Но я уже не хочу глотка воды, я ухожу так твердо, так пылко и поспешно, что забываю про свою хромоту. Я влезаю на гору, за которой начинается пригород Борисова. Тут и там под деревьями у пулеметов лежат группки красноармейцев, но никто из них на меня не оглядывается.
Я вхожу в пригород с его деревянными домишками, кривыми, косыми, запущенными, будничными. Небольшие отряды военных движутся по улицам во всех направлениях, тащат маленькую пушку по горбатой булыжной мостовой, идут за груженными крестьянскими телегами, которые тянут усталые лошади. Телеги дребезжат, репродукторы на всех углах играют солдатские марши, в воздухе висит густая пыль, красноармейцы бредут без строя и порядка, измученные и чумазые. Я иду как в тумане, шатаясь, проталкиваясь через остатки воинских частей, между подвод, а за моей спиной тянется пройденный путь, солнечный, тихий и тайный.
Там, по шоссе, идет парень с большим тюком на плечах и жестяным чайником, заботясь о своей согбенной маме, не позволяя себе даже глотка воды. Позади них, по ту сторону леса и мшистой тьмы, бредут старуха и не отстающий от нее чужой русский солдатик-дезертир. За перевалом прошедшей ночи, по полю в окрестностях Минска бегут женщина с ребенком на руках, ее перепуганный муж и их старая покинутая мама. За спинами этих троих, за еще одним днем и одной ночью, у околицы деревушки Рекойн стоит и улыбается Фрума-Либча, а за Фрумой-Либчей сидит в Вильне в своей комнате мама, маленькая седая голубка. Хотя я все больше удаляюсь от нее, мама не становится меньше, словно она звезда.

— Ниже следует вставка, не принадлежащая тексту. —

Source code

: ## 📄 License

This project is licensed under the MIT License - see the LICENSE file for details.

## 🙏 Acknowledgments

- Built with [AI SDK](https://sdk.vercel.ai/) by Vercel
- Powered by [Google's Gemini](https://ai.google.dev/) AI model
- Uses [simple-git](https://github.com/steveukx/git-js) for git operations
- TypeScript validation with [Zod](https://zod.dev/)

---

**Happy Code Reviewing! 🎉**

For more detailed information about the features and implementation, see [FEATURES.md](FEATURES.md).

Я слышу, как меня окликают по имени, и чья-то рука хватает меня за плечо. Это беженец из Польши.
— На, — подает он мне мой рюкзак. — А ты думал, что я его заберу.
— Откуда ты знаешь мое имя?
— Ты же просил помнить твое имя, если тебя застрелят, вот я и помню.
— Я просил тебя запомнить мое имя на случай, если меня застрелят? — Я смотрю на парня так, словно он посланец с того света и рассказывает мне, что я делал в предыдущем воплощении. — А зачем ты всю дорогу тащил мой вещмешок, если теперь ты мне его возвращаешь? Я думал, ты хочешь… Я дам тебе пару белья.
— Не нужно мне ни ваше белье, ни ваш Танах. — Его глаза снова загораются безумным гневом. — Я хочу кусок свинины, я хочу есть! Я сам не знаю, зачем убежал. Говорят, что евреи в Варшаве торгуют и живут.
Он ставит рюкзак рядом со мной и уходит, мотая головой из стороны в сторону. Его измученные ноги заплетаются, и мне кажется, что этот тощий паренек в распадающемся тряпье возвращается на тихую, солнечную, пустую дорогу, к густому темному лесу, в гниение мхов.